• [Given task]:
Pull out the part of the listing that opens with the line containing "pose: elev=43.6 azim=225.2" and closes with the line containing "Dot at: occluded", including both of those lines. Reproduce it without changes, and leave the pictures out.

• [Provided entries]:

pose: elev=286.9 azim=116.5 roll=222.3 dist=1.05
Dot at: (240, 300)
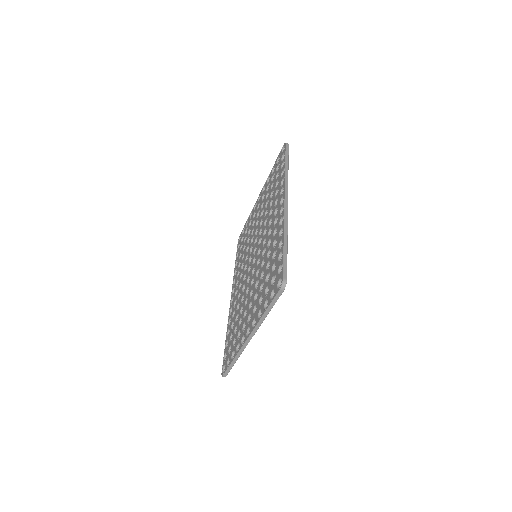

==

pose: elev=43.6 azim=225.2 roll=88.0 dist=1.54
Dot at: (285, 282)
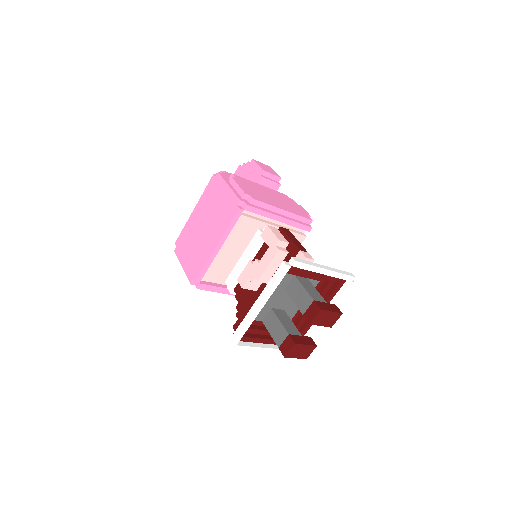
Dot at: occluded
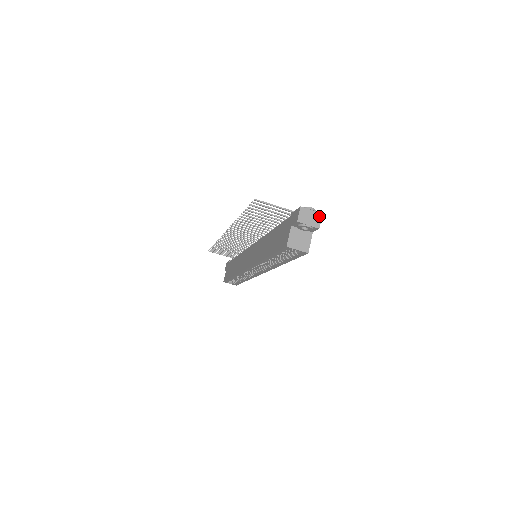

• [Reply to the task]:
pose: elev=43.6 azim=225.2 roll=88.0 dist=1.54
Dot at: (285, 282)
Dot at: occluded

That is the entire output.